### Exercício proposto A
No texto sobre racismo, para qual cidade foi a viagem relatada?
### Exercício proposto B
Continue o texto sobre racismo no Brasil a partir de onde ele termina.

### Texto de origem
Dando pitacos!

Porque todo mundo tem algo a dizer sobre tudo. Só não somos convidados sempre...
E a estrela Intrometida existe mesmo!

domingo, 16 de fevereiro de 2014

O racismo não verbal de cada dia...

É sempre assim: "não sou racista, mas..." ou "não sou racista! Eu tenho até amigos negros!..." e também: "é claro que deixaria minha filha namorar um negro, claro!"
 
Não parece, amiguinho, mas você está sendo racista sim.
 
No Brasil rola um fenômeno engraçado: é um país enorrrrrme, gigante, e recebemos a mistura de todas as partes do mundo, fazendo com que o resultado seja qualquer coisa, mas sempre surpreendente. Não é homogêneo, cada um aqui é único mesmo. Então, perto de todo o resto do mundo, nós muitas vezes não percebemos isso, achamos que é fácil fazer parte de um grupo, gerando assim algumas pequenas incoerências. Apesar disso, muitas vezes temos a necessidade de fazer A definição. Aquela que a gente abraça, que se conecta, que se aceita. Logo, em uma discussão sobre "preto-branco", sempre me coloquei como negra, desde que passei a me entender por gente.


Ainda assim, eu mesma já fui chamada de "moreninha", "bombom" (odeio esse!), "índia", e "ô neguinhaaaaaaa..." (com uma voz fofa - uma prima minha, quando era bem pequena, me chamava assim. Me sufocava de amor, tipo a "Felícia" do "Tiny Toons", rs...). Mas negra, NEGRA, nunca. Nunca entendi o critério. Não sei se é por causa do cabelo, o nariz, a boca. Não sei mesmo. Uma vez, viajei para Buenos Aires. Em 1 semana por lá, se vi 5 negros, contando comigo, foi muito. Um dia, conversando com um funcionário do hotel, ele tentou descrever sua esposa. Não usou nenhuma palavra parecida como "negra". Disse que a cor dela era parecida com a minha. E só. Achei curioso.

### Dados registrados
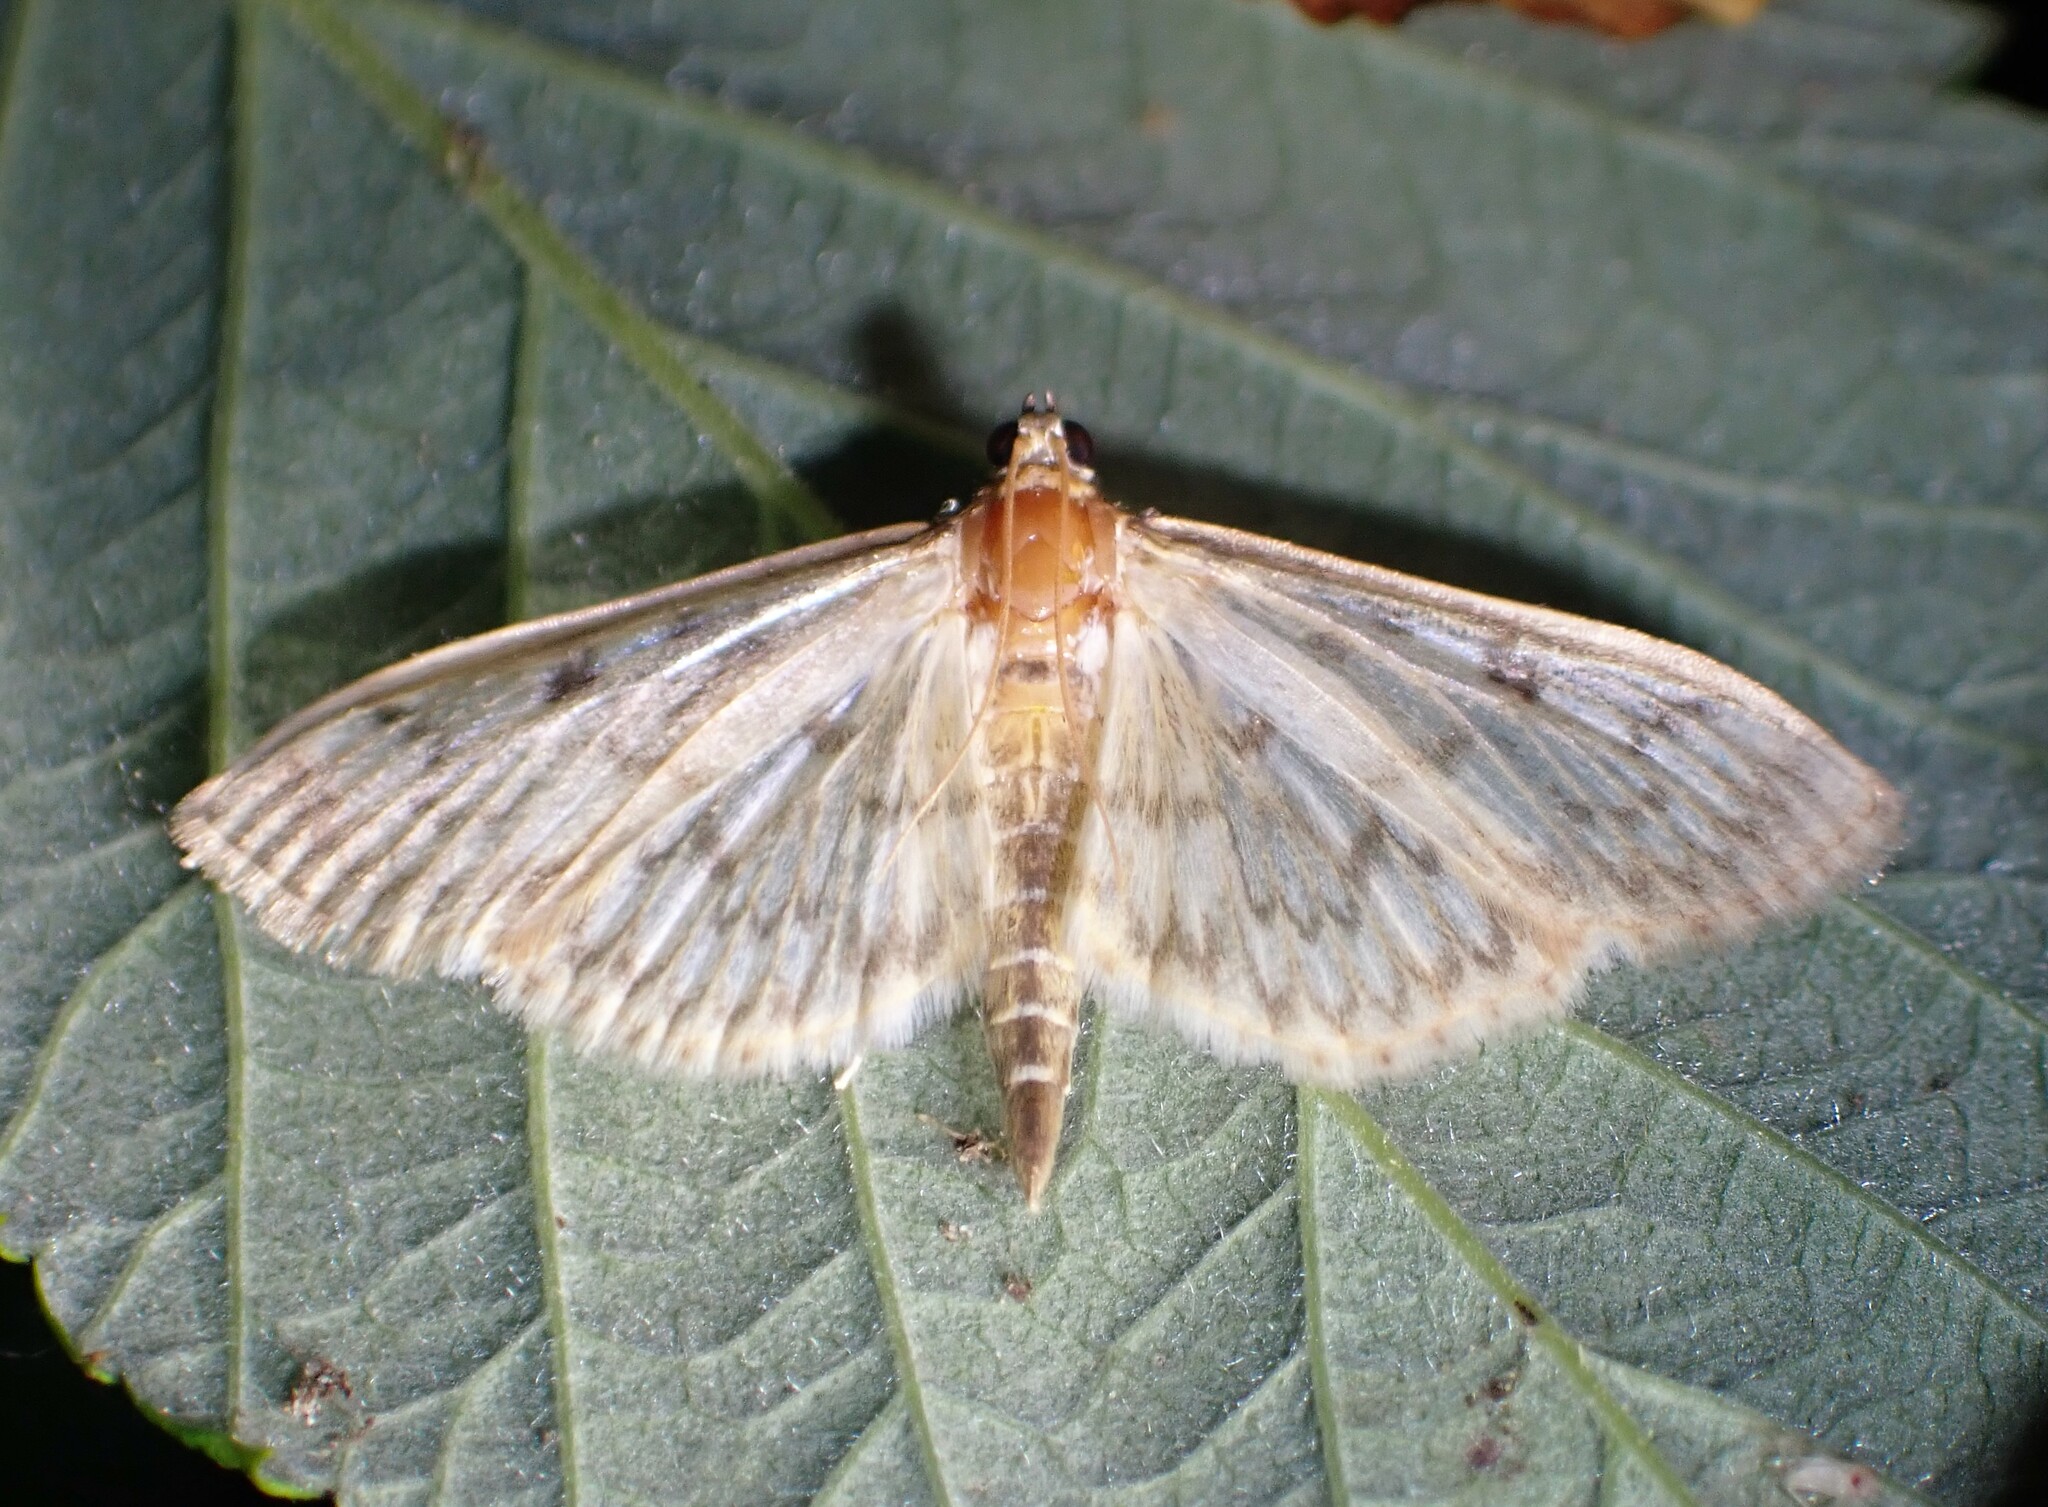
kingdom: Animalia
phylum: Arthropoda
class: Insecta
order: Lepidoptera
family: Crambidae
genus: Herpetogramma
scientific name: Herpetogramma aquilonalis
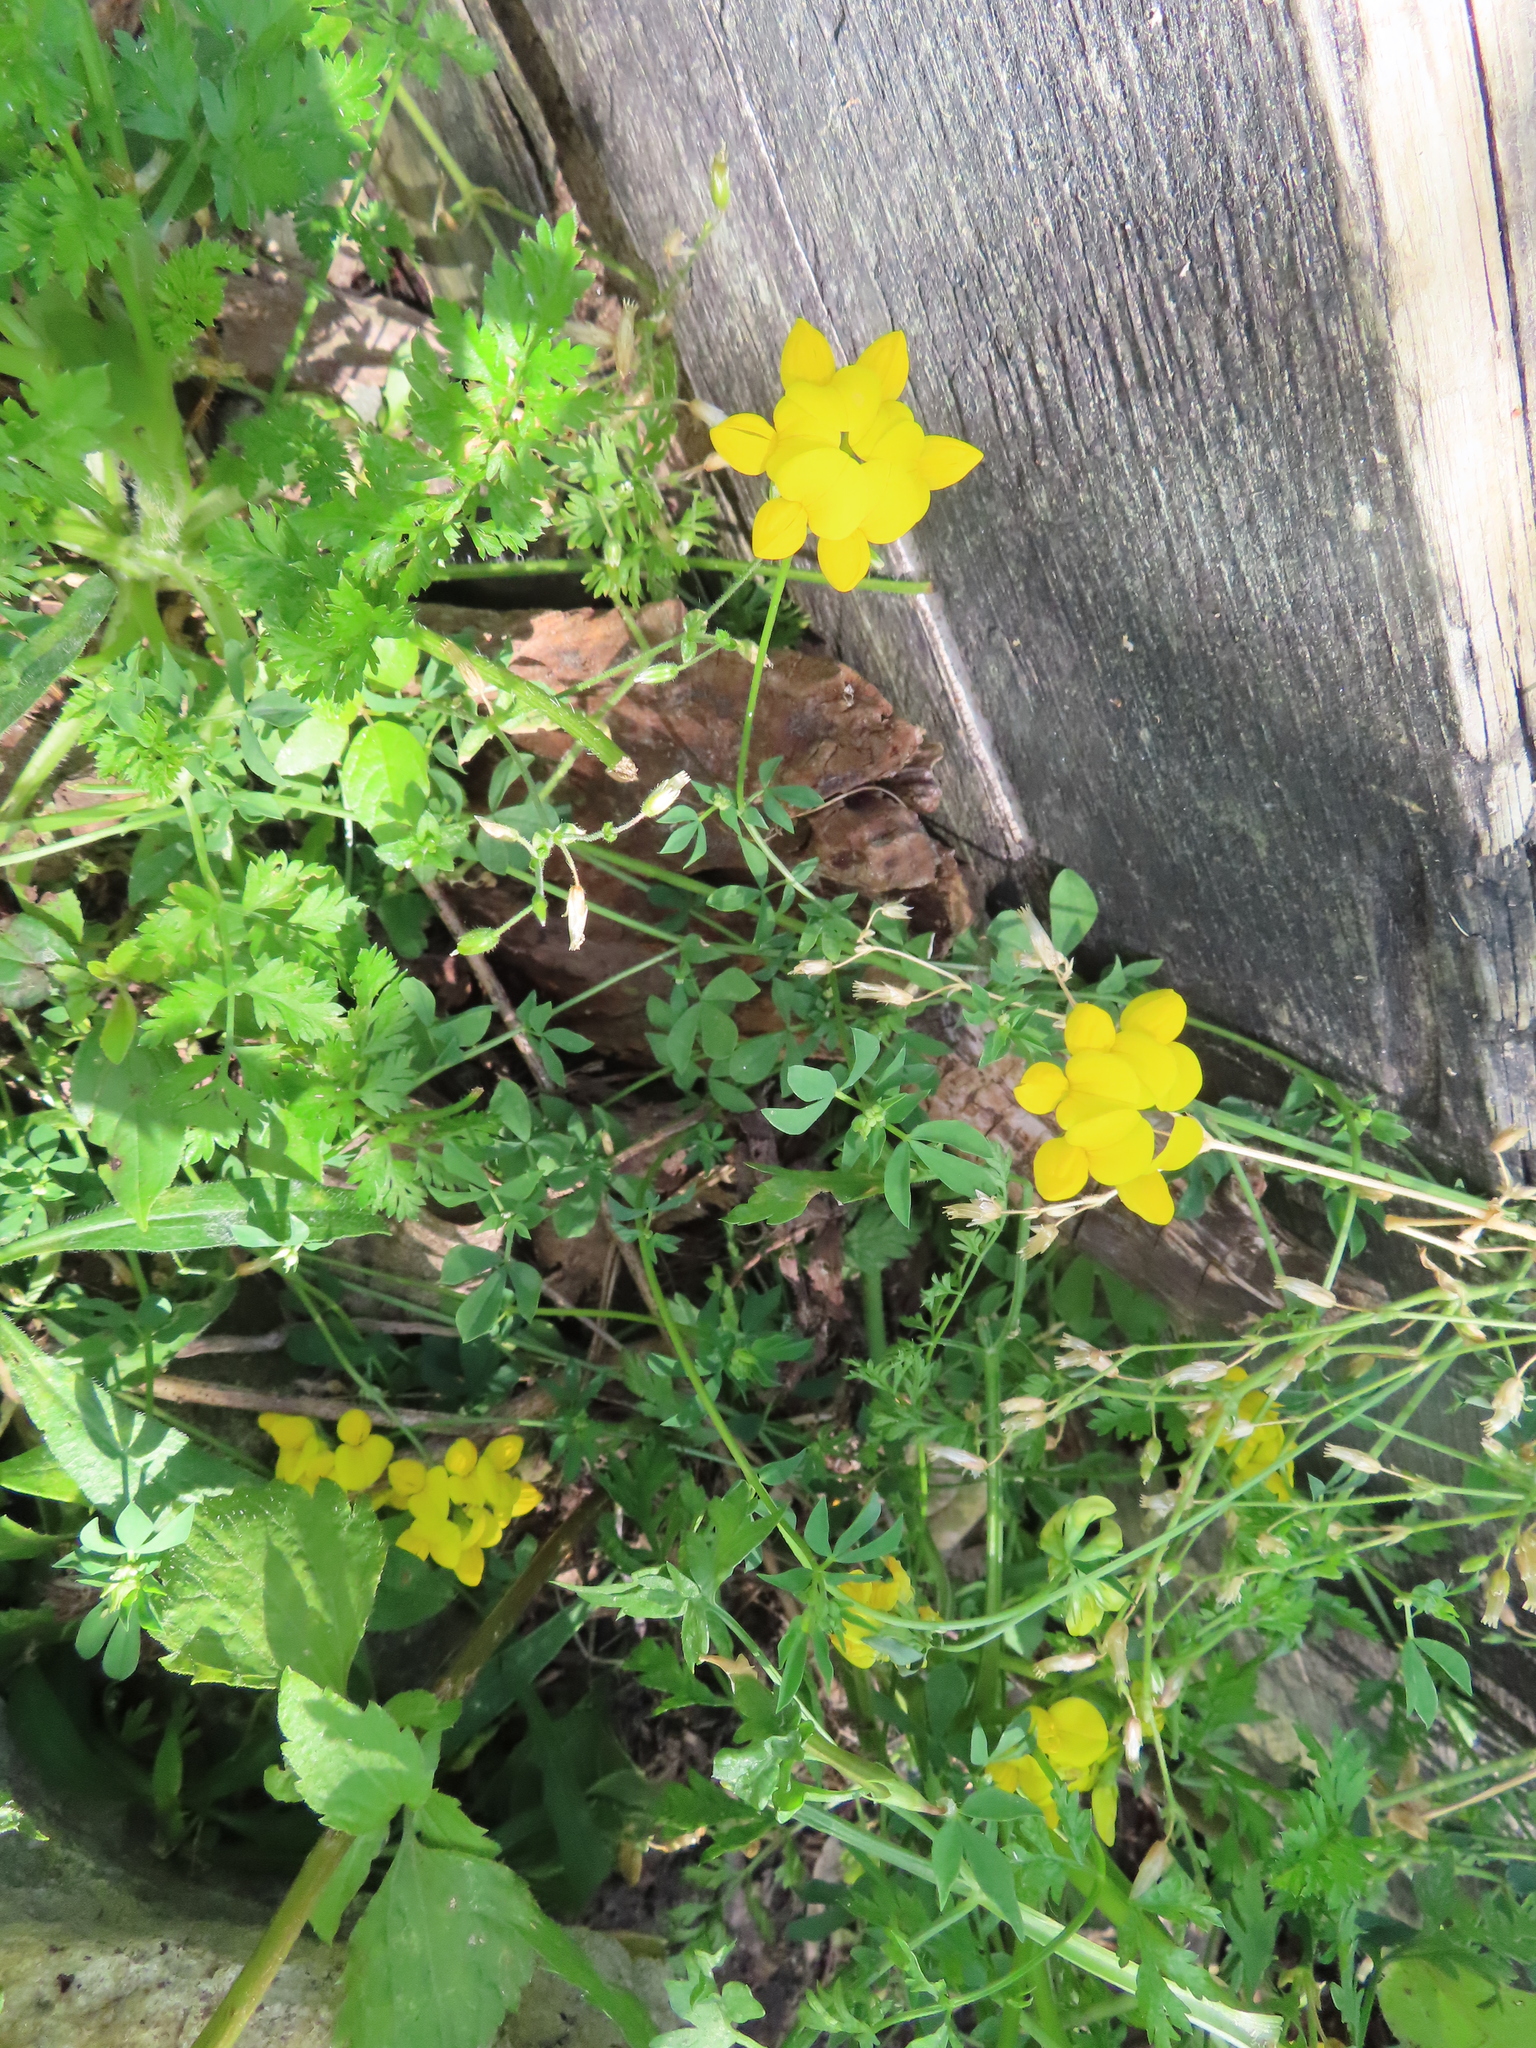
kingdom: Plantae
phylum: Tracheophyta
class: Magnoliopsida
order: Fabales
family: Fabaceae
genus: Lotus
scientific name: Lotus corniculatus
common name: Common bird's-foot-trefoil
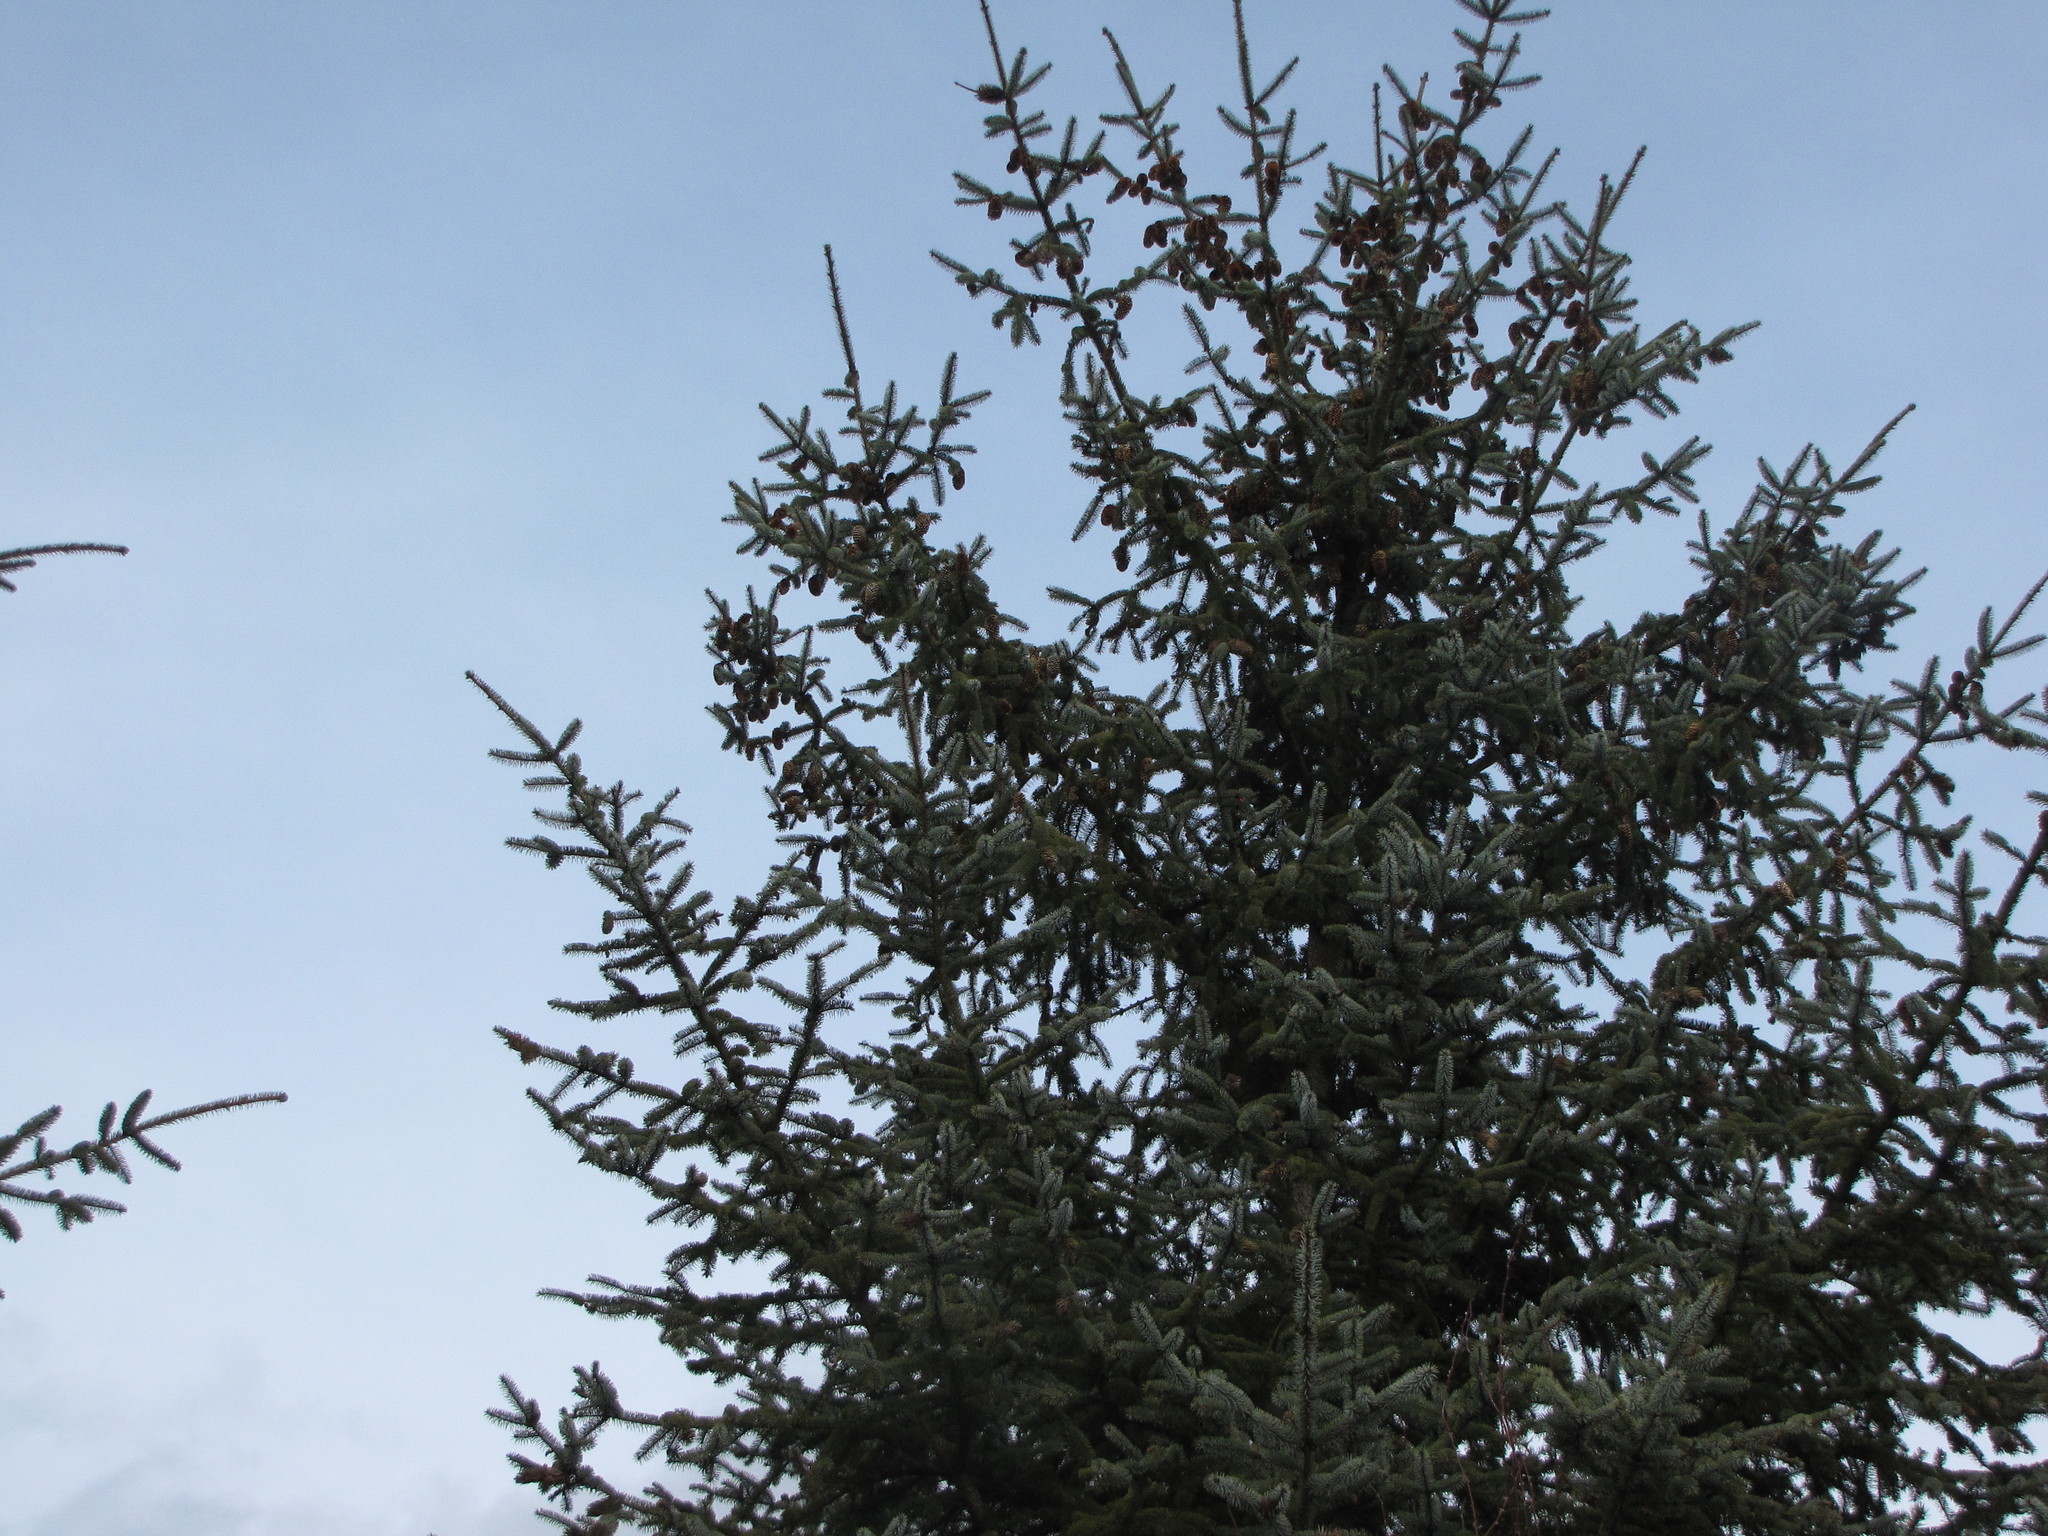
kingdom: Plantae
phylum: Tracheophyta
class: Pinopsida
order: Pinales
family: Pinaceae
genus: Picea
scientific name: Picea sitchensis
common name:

### Resposta A
Buenos Aires.

### Resposta B
Um ano depois, viajei para Lisboa. Ainda no aeroporto, fiquei mais de 1 hora na longa fila pra imigração: vários voos chegaram juntos, e muitos com conexão. Pacientemente, fiquei esperando. Reparei que muitas pessoas vinham de outros países lusófonos e francófonos. Alguns estavam vestindo trajes especiais, mas não saberia dizer de onde eram exatamente. Eram negros, em sua grande maioria, homens e mulheres. Bom, como a fila não andava (eram poucos funcionários nos balcões de atendimento), essas pessoas foram, educadamente, pedir para passar na frente daqueles que estavam na fila. Voo com conexão é uma bosta. Estava tudo atrasado (viu classe mérdia? Aeroporto sempre é caótico!), tava todo mundo na mesma merda... Bom, eles resolveram pedir a um grupo de brasileiros, que negaram na hora. Quando os brasileiros viram o grupo ir embora, começou o blábláblá, que me deu nojo. O grupo de brasileiros estava indo para França, o voo não deveria estar muito atrasado. Muitos se gabavam de estarem seguindo as regras. "Nãaaao. Não podeeeeee. Onde já se viu?". Riam muito, e se acharam o máximo. Minutos depois, uma outra brasileira percebeu que poderia perder o seu voo para Paris, e pediu ao mesmo grupo para passar na fila. Foi atendida prontamente, foi atendida rapidamente, e ela pôde sair saltitante para o setor de embarque. Minutos depois, um funcionário gritou para os presentes na fila: "Não é para dar lugar na fila!" (Não, eles não usaram a palavra "bicha", se é o que você quer saber), e formou uma nova fila, só com pessoas que estavam perto de perderem seus voos. Nessa hora eu já estava saindo do setor, para pegar minhas bagagens e seguir meu rumo.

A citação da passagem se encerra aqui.